## Task directions
Could you carry the mailing-list post below on recognizing aspell dictionary files forward from its last sentence?

## Selected excerpt
[File] [PATCH] Magdir/ispell aspell dictionary not recognized.

Jörg Jenderek (GMX) joerg.jen.der.ek at gmx.net
Sun Oct 22 23:14:21 UTC 2023


Hello,

Some weeks ago i send patch to recognize some spell affix files.

some days ago i handled some spell affix files. In this session i will
only consider spell dictionary. These are used/created by aspell
software ( See Wikipedia page https://en.wikipedia.org/wiki/GNU_Aspell).

The aspell variant samples on UNIX like systems are typical are typical
found inside directory like /usr/lib/aspell or /usr/lib/aspell-0.60 and
some times /var/lib/aspell. In last directory the samples are normally
created from word list files (*.wl) or compressed word list files
(*.cwl*) during package installation by aspell command with "create
master" option.

Luckily on such systems there exist a package management. So there
program needing such spelling often include the needed dictionary files
by depending on aspell packages. Unfortunately on Windows systems there
exist no such package management. So here every software with aspelling
included such dictionary files inside it own program directory. Software
that behave in this manner are: Inkscape, Bluefish, Aspell. So on
Windows systems i found such RWS samples in directories like:
	c:\Program Files (x86)\Aspell\dict
	c:\Programme\Bluefish\lib\Aspell-0.60
	c:\Program Files\Inkscape\lib\aspell-0.60

When running file command version 5.45 on such aspell dictionary i get
an output like:

.aspell.de_DE.prepl: ASCII text
.aspell.de_DE.pws:   ISO-8859 text
.aspell.en.prepl:    ASCII text
.aspell.en.pws:      ASCII text
de_DE-only.rws:      data
en-only.rws:         data
en-variant_2.rws:    data
it.rws:              data

With option --extension only 3 byte sequence ??? is shown and with -i
option generic text/plain or application/octet-stream is shown.

## Information supplied
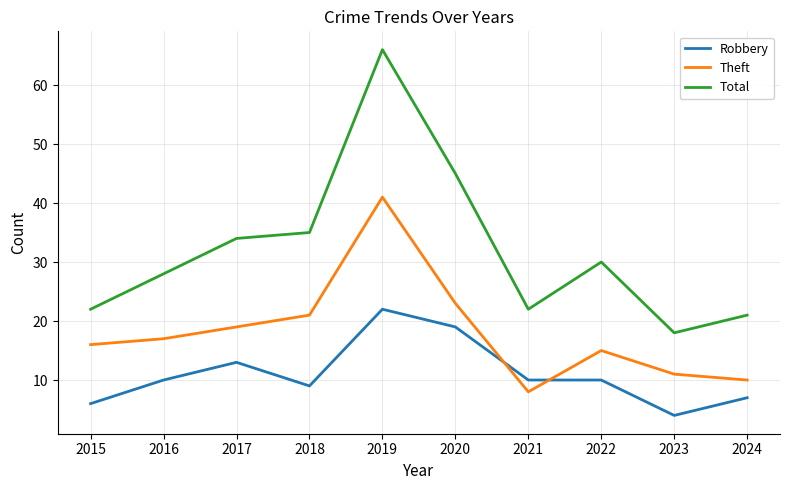

True or false: Theft and Robbery cross at least once.

True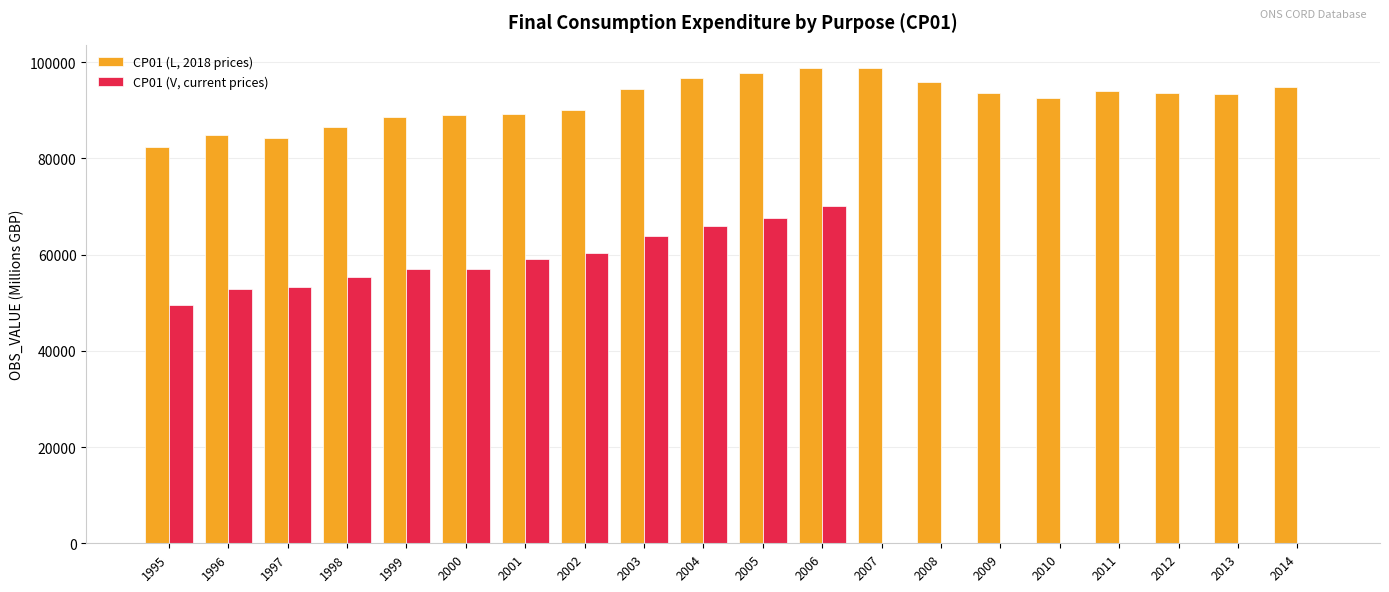

How many distinct data groups are displayed?

2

## Result of the exercise
For comparison reason i also run the file format identification
utility DROID ( See https://sourceforge.net/projects/droid/). It does
describe the RWS samples wrong as "Revit Workspace" by PUID x-fmt/448
based on file name suffix.

For comparison reason i run the file format identification utility
TrID ( See https://mark0.net/soft-trid-e.html).
The RWS samples are described as "Aspell dictionary" with mime type
application/x-aspell-dictionary by rws-aspell.trid.xml. The PWS samples
are described as "aspell Personal dictionary" by pws-aspell.trid.xml
with mime type text/x-aspell-dictionary. The PREPL samples are described
as "aspell Personal Replacement dictionary" by prepl-aspell.trid.xml
with mime type text/x-aspell-dictionary (See appended
trid-v-aspell.txt.gz).

TrID list the used file name extension and often with -v option the
related URL pointing to used file format information. With the help of
this tools i found manual pages with section about file formats and
conventions for aspell dictionaries.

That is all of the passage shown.